### EXTRACT
An egotistical hero doesn’t usually spark my interest. I didn’t need another narcissistic Prince Charming. Seen it all a million times, and my immediate reaction is: Meh. However, the success of an overused archetype is due to an author’s treatment of it. The way you painted Ned in words, you made him vulnerable in his egotism, and that is why it worked.

His friends harbored a veiled resentment for him, believing he was only well-received because of his title. His exasperation at that thought was tangible. He wasn’t naive enough to think that everyone would like him to the same degree if he were lower class, but he was genuinely confident of his appeal as a good friend and person.

“And by the by, I resent the implication that I am nothing more than my title.”

“Now, Ashby, he didn’t say that,” Rhys began, but Turner strangely kept silent.

“Yes he did. He said that life is different for an earl than it is for a secretary. And while that is true, it im­plies that any good thing, any bit of luck I may have had in my life, is incumbent upon the fact that I inherited an earldom. And any lack of happiness Turner suffers from is incumbent upon his recent bad luck. Whereas the reverse is true. He is serious and unsmiling, thus he has bad luck. With his mill, with women, with life. I am in general of a good nature and I have good luck. It has very little to do with my title. It has to do with who I am.”

I could tell he was in for a kick in the pants when he proposed the swap with his secretary. I admit: I am a huge fan of the nobleman-in-disguise trope. From my first favorite, Man of My Dreams by Johanna Lindsey (not a great novel, but cherished in my memories), I have been an absolute sucker for this concept. It gets me almost every time, and it got me here.

Ned is privileged, and knows he is, but he’s not fake. He is a real person (insofar as a fictional man can be called real) who’s very aware he’s afforded attention and luxuries by virtue of his title, and he has the audacity to think he’d do well even without that title.

When his role is reversed with his secretary, people do not treat him well, and the marvelous thing is that he doesn’t get upset with them. He forgives them immediately and shrugs and tries again. He’s so amiable that I found myself charmed by him, very suddenly and surprisingly. Of course, he got his comeuppance on a number of occasions, and acted with blindingly foolish assurance of his own appeal, and he was immediately and repeatedly called out on it. Until then, he never truly comprehended the liberties he could take as a nobleman that no one would dare take as an untitled secretary. It was a rude awakening but he managed it well after admitting how stupid and disrespectful he’d been. The appeal for me was in the fact he was willing to apologize and admit fault. We need more heroes who accept defeat with grace.

I also enjoyed his backstory. Ned didn’t join the world of the nobility until he was nearly a teenager, when his uncle’s heir died. He and his mother lived in neither comfort nor privilege. He hauled water from the well like any normal citizen. It wasn’t something he talked about, really ever, but I think his formative years made a huge impact on his personality. This is why, although he’s admittedly egotistical, he was never insufferable. He was grounded in the reality of his former upbringing. I loved him.

(Saved entries)
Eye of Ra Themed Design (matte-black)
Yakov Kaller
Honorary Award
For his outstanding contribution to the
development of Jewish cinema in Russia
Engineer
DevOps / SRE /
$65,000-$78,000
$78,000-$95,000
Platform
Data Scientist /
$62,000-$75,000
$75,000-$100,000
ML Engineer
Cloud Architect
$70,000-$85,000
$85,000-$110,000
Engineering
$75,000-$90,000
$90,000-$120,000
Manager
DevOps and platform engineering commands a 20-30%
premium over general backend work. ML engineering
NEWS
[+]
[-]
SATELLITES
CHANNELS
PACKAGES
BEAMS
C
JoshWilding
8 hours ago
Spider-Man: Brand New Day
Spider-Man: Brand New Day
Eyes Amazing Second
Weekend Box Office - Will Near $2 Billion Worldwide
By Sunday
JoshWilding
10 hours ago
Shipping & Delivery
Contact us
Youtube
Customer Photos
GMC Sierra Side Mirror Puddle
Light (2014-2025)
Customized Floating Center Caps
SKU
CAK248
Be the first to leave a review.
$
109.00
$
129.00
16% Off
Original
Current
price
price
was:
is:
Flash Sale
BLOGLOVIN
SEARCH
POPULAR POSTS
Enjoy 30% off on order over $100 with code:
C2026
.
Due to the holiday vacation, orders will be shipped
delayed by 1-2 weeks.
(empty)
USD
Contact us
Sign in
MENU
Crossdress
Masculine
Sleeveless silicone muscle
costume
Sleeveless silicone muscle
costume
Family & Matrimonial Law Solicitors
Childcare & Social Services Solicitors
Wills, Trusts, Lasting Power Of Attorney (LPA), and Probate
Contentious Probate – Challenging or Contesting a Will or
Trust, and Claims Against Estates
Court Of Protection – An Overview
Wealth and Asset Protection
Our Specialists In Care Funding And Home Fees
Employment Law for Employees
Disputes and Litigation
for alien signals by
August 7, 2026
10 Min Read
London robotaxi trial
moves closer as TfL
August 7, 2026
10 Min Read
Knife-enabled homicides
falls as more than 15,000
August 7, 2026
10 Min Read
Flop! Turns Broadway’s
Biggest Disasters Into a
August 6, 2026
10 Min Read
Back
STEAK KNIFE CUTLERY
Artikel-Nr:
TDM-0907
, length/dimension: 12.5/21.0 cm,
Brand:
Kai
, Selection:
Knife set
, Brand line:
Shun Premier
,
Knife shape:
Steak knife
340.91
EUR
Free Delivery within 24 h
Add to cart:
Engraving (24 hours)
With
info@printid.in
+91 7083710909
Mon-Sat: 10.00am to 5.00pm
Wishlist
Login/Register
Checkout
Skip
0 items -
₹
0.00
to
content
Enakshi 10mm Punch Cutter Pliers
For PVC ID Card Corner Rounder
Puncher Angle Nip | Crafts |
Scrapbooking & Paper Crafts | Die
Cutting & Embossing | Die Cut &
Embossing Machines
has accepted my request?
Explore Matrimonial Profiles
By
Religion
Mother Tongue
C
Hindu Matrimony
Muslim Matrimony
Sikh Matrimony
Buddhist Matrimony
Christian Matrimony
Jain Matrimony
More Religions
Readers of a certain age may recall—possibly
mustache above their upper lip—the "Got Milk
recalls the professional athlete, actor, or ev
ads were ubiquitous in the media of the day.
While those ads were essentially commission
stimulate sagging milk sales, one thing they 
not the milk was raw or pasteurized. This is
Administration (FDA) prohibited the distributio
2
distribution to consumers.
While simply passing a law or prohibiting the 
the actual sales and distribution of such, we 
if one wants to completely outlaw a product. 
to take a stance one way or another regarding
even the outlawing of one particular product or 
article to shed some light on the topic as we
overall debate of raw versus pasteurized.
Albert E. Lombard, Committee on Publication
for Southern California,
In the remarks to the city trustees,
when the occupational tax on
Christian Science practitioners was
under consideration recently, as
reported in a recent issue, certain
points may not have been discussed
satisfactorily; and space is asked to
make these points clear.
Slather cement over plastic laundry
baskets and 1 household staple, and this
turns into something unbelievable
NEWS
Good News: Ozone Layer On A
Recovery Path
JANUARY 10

### JOB ITEM
Take the book review about Ned further, picking up right after its last sentence.

### EXPECTED ANSWER
And I loved Phoebe, our heroine, as well. In her youth, she wrote the earl a furious letter, saying in no uncertain terms that he was to blame for her father’s death. It’s an impassioned, pained letter with zero subtlety. A genteel lady with the nerve to damn a nobleman to hell in a personal letter? I’m so there.

But even better, we see her years later, when she’s rid herself of that anger. I could see how she matured and I liked the result. She just wanted to disappear and be unnoticed by the earl. She hadn’t forgiven him, but she no longer wanted to make him suffer for the pride he maintained that inadvertently ruined her father. Thank goodness for heroines who reflect on their actions and who do what’s right for their own mental health from the get-go. The tension of their history is still palpable without any need for a silly vendetta.

At first, she didn’t give this jumped-up secretary a moment’s notice, but he kept coming back. He obviously liked her from the start, and the inevitable happened: she started to like him back, just as I liked him. They fell in love so naturally.

No matter what, his life would have led to this moment. If he had stayed in the village and never been made the old earl’s heir, they would have met here. He would have owned his mother’s cottage, had some sort of profession, and he would have known Phoebe Baker as the governess of the Widcoate children. They would have danced here.

Or, if he had still been the earl, but a better one–one who had caught Mr. Sharp and prevented him from ever meeting her father, they would have met in London, during her season. He and the light-haired girl with dimples and laughing eyes would have danced at Almack’s, or in some other elegant ballroom.

The main antagonist was Mr. Turner. If I met him in real life, I would slap his face. He started as Ned’s best friend and destroyed their friendship because he needed to win the bet, because his entire family’s livelihood was riding on it. Okay, so your whole fictional family depends on the mill, but does that mean you become a complete bastard? Why not just be honest and let Ned know the great significance of the mill in your life, rather than play this silly game and betray the friend who has helped you for years?

Ned’s fatal flaw was that he did not understand how much the mill meant to Mr. Turner. He trusted in him as his friend and faithful secretary, never imagining how far Mr. Turner was willing to go in order to save his family’s mill; how malicious and unethical he would turn. One action of his near the end of the novel upset me so much that I could barely enjoy the lovely subsequent scene with our hero and heroine. I was angry at both you as an author and at Mr. Turner, that swine. But then I reminded myself that it would be okay, that they would love each other sincerely and that there would be a happy ending, and I was able to focus.

There were a number of things that frustrated me about the book: the whodunit villain in the end with flimsy reasons, the ruthless actions of an unlikable antagonist (but then, I suppose he’s supposed to antagonize), and the general way things seemed rushed near the climax. The timing could have been better for many things, with a more paced redemption and reconciliation.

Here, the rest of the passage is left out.